First, the court analyzed whether the provision acted as a restraint of trade such that it would be subject to Wisconsin’s restrictive covenant statute. Although section 103.465 refers specifically to a covenant by an employee “not to compete” with the employer after the termination of employment, it also provides that “[a]ny covenant … imposing an unreasonable restraint is illegal.” Focusing on the effect of Lanning’s employee non-solicitation provision rather than the label, the court concluded that it was a restraint of trade because it restricted Lanning’s and Manitowoc’s competitors’ ability to freely compete “for the best talent in the labor pool.” Slip Op., 2018 WI 6, ¶ 9.

The court next scrutinized the reasonableness of the provision under section 103.465 and concluded that it was overbroad on its face. The court stated in no uncertain terms that the provision created “a sweeping prohibition that prevents Lanning from encouraging any Manitowoc Company employee, no matter the employee’s job or location, to terminate his or her employment with Manitowoc Company for any reason, or soliciting any Manitowoc Company employee to take any position with any competitor, supplier, or customer of Manitowoc Company.” Id., 2018 WI 6, ¶ 56. Further, “[w]ithout a specified territory or class of employees, the provision restricts Lanning’s conduct as to all employees of Manitowoc Company everywhere” such that the provision “covers each of the 13,000 Manitowoc Company employees regardless of the business unit in which they work or where in the world they are located.” Id. ¶ 59.

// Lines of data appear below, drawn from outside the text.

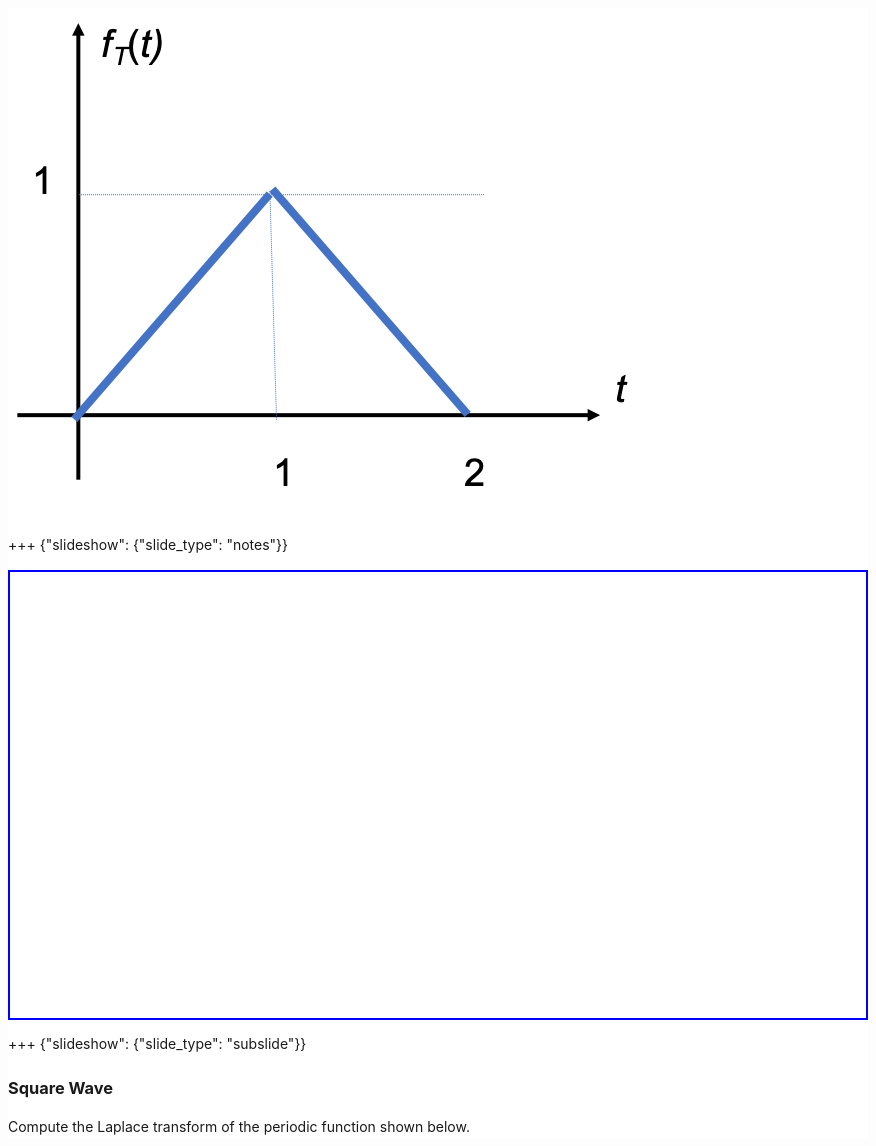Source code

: ![triangle](images/triangle.png)

+++ {"slideshow": {"slide_type": "notes"}}

<pre style="border: 2px solid blue">






















</pre>

+++ {"slideshow": {"slide_type": "subslide"}}

### Square Wave

Compute the Laplace transform of the periodic function shown below.
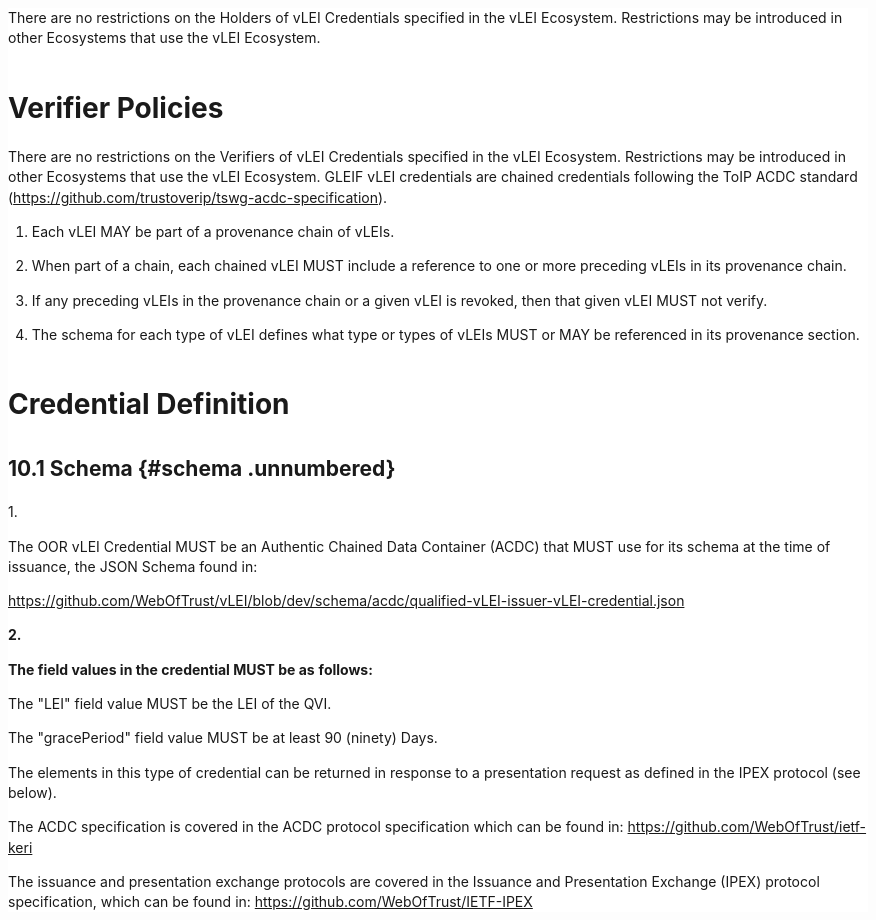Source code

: There are no restrictions on the Holders of vLEI Credentials specified in the vLEI Ecosystem. Restrictions may be introduced in other Ecosystems that use the vLEI Ecosystem.

# Verifier Policies

There are no restrictions on the Verifiers of vLEI Credentials specified in the vLEI Ecosystem. Restrictions may be introduced in other Ecosystems that use the vLEI Ecosystem. GLEIF vLEI credentials are chained credentials following the ToIP ACDC standard (<https://github.com/trustoverip/tswg-acdc-specification>).

1.  Each vLEI MAY be part of a provenance chain of vLEIs.

2.  When part of a chain, each chained vLEI MUST include a reference to one or more preceding vLEIs in its provenance chain.

3.  If any preceding vLEIs in the provenance chain or a given vLEI is revoked, then that given vLEI MUST not verify.

4.  The schema for each type of vLEI defines what type or types of vLEIs MUST or MAY be referenced in its provenance section.

# Credential Definition

## 10.1 Schema {#schema .unnumbered}

1\.

The OOR vLEI Credential MUST be an Authentic Chained Data Container (ACDC) that MUST use for its schema at the time of issuance, the JSON Schema found in:

https://github.com/WebOfTrust/vLEI/blob/dev/schema/acdc/qualified-vLEI-issuer-vLEI-credential.json

**2.**

**The field values in the credential MUST be as** **follows:**

The \"LEI\" field value MUST be the LEI of the QVI.

The \"gracePeriod\" field value MUST be at least 90 (ninety) Days.

The elements in this type of credential can be returned in response to a presentation request as defined in the IPEX protocol (see below).

The ACDC specification is covered in the ACDC protocol specification which can be found in: https://github.com/WebOfTrust/ietf-keri

The issuance and presentation exchange protocols are covered in the Issuance and Presentation Exchange (IPEX) protocol specification, which can be found in: https://github.com/WebOfTrust/IETF-IPEX
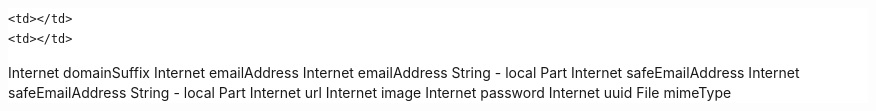     <td></td>
    <td></td>
  </tr>
  <tr>
    <td>Internet</td>
    <td>domainSuffix</td>
    <td></td>
    <td></td>
  </tr>
  <tr>
    <td>Internet</td>
    <td>emailAddress</td>
    <td></td>
    <td></td>
  </tr>
  <tr>
    <td>Internet</td>
    <td>emailAddress</td>
    <td></td>
    <td>String - local Part</td>
  </tr>
  <tr>
    <td>Internet</td>
    <td>safeEmailAddress</td>
    <td></td>
    <td></td>
  </tr>
  <tr>
    <td>Internet</td>
    <td>safeEmailAddress</td>
    <td></td>
    <td>String - local Part</td>
  </tr>
  <tr>
    <td>Internet</td>
    <td>url</td>
    <td></td>
    <td></td>
  </tr>
  <tr>
    <td>Internet</td>
    <td>image</td>
    <td></td>
    <td></td>
  </tr>
  <tr>
    <td>Internet</td>
    <td>password</td>
    <td></td>
    <td></td>
  </tr>
  <tr>
    <td>Internet</td>
    <td>uuid</td>
    <td></td>
    <td></td>
  </tr>
  <tr>
    <td>File</td>
    <td>mimeType</td>
    <td></td>
    <td></td>
  </tr>
  <tr>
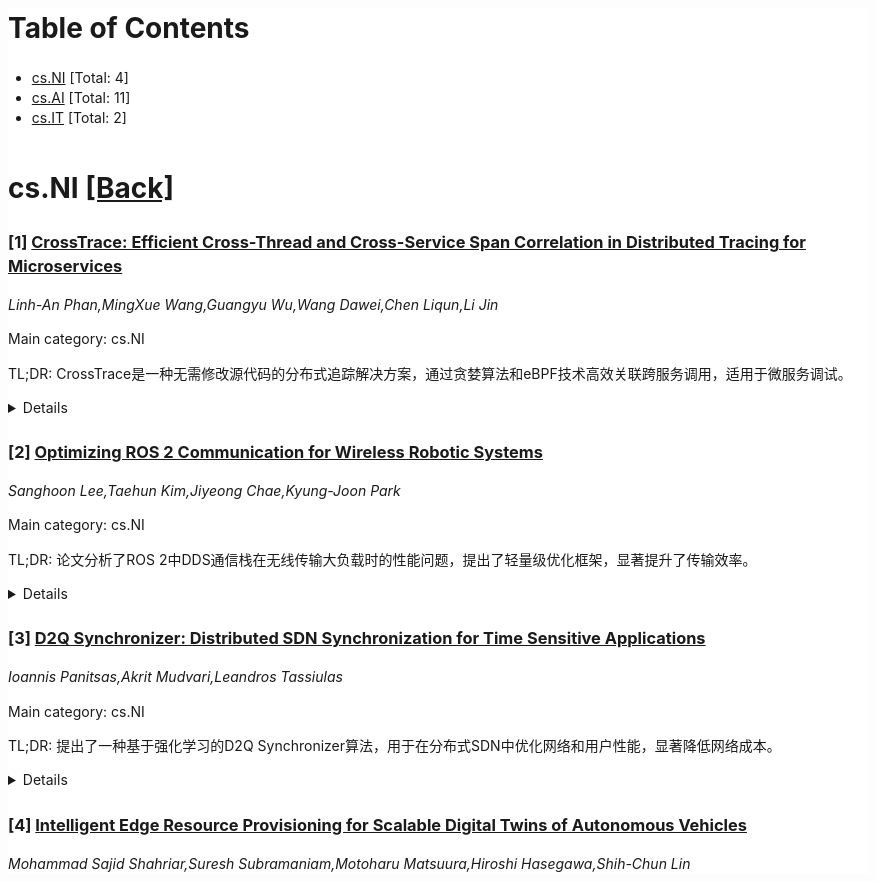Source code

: <div id=toc></div>

# Table of Contents

- [cs.NI](#cs.NI) [Total: 4]
- [cs.AI](#cs.AI) [Total: 11]
- [cs.IT](#cs.IT) [Total: 2]


<div id='cs.NI'></div>

# cs.NI [[Back]](#toc)

### [1] [CrossTrace: Efficient Cross-Thread and Cross-Service Span Correlation in Distributed Tracing for Microservices](https://arxiv.org/abs/2508.11342)
*Linh-An Phan,MingXue Wang,Guangyu Wu,Wang Dawei,Chen Liqun,Li Jin*

Main category: cs.NI

TL;DR: CrossTrace是一种无需修改源代码的分布式追踪解决方案，通过贪婪算法和eBPF技术高效关联跨服务调用，适用于微服务调试。


<details><summary>Details</summary></details>


### [2] [Optimizing ROS 2 Communication for Wireless Robotic Systems](https://arxiv.org/abs/2508.11366)
*Sanghoon Lee,Taehun Kim,Jiyeong Chae,Kyung-Joon Park*

Main category: cs.NI

TL;DR: 论文分析了ROS 2中DDS通信栈在无线传输大负载时的性能问题，提出了轻量级优化框架，显著提升了传输效率。


<details><summary>Details</summary></details>


### [3] [D2Q Synchronizer: Distributed SDN Synchronization for Time Sensitive Applications](https://arxiv.org/abs/2508.11475)
*Ioannis Panitsas,Akrit Mudvari,Leandros Tassiulas*

Main category: cs.NI

TL;DR: 提出了一种基于强化学习的D2Q Synchronizer算法，用于在分布式SDN中优化网络和用户性能，显著降低网络成本。


<details><summary>Details</summary></details>


### [4] [Intelligent Edge Resource Provisioning for Scalable Digital Twins of Autonomous Vehicles](https://arxiv.org/abs/2508.11574)
*Mohammad Sajid Shahriar,Suresh Subramaniam,Motoharu Matsuura,Hiroshi Hasegawa,Shih-Chun Lin*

Notably, it was of no import that Manitowoc sought to enforce the employee non-solicitation provision more narrowly than compelled by its plain language: Manitowoc “could have tailored the language to its specific needs” and should have done so because “[e]nforcing an overbroad restraint to the extent it can be reasonably enforced is exactly what § 103.465 was enacted to prevent.” Id. ¶¶ 50, 61.

Erin (Maggie) M. Cook, Maria L. Kreiter, Margaret R. Kurlinski, and Rebeca M. Lopez are with Godfrey & Kahn S.C. in Milwaukee, Wisconsin.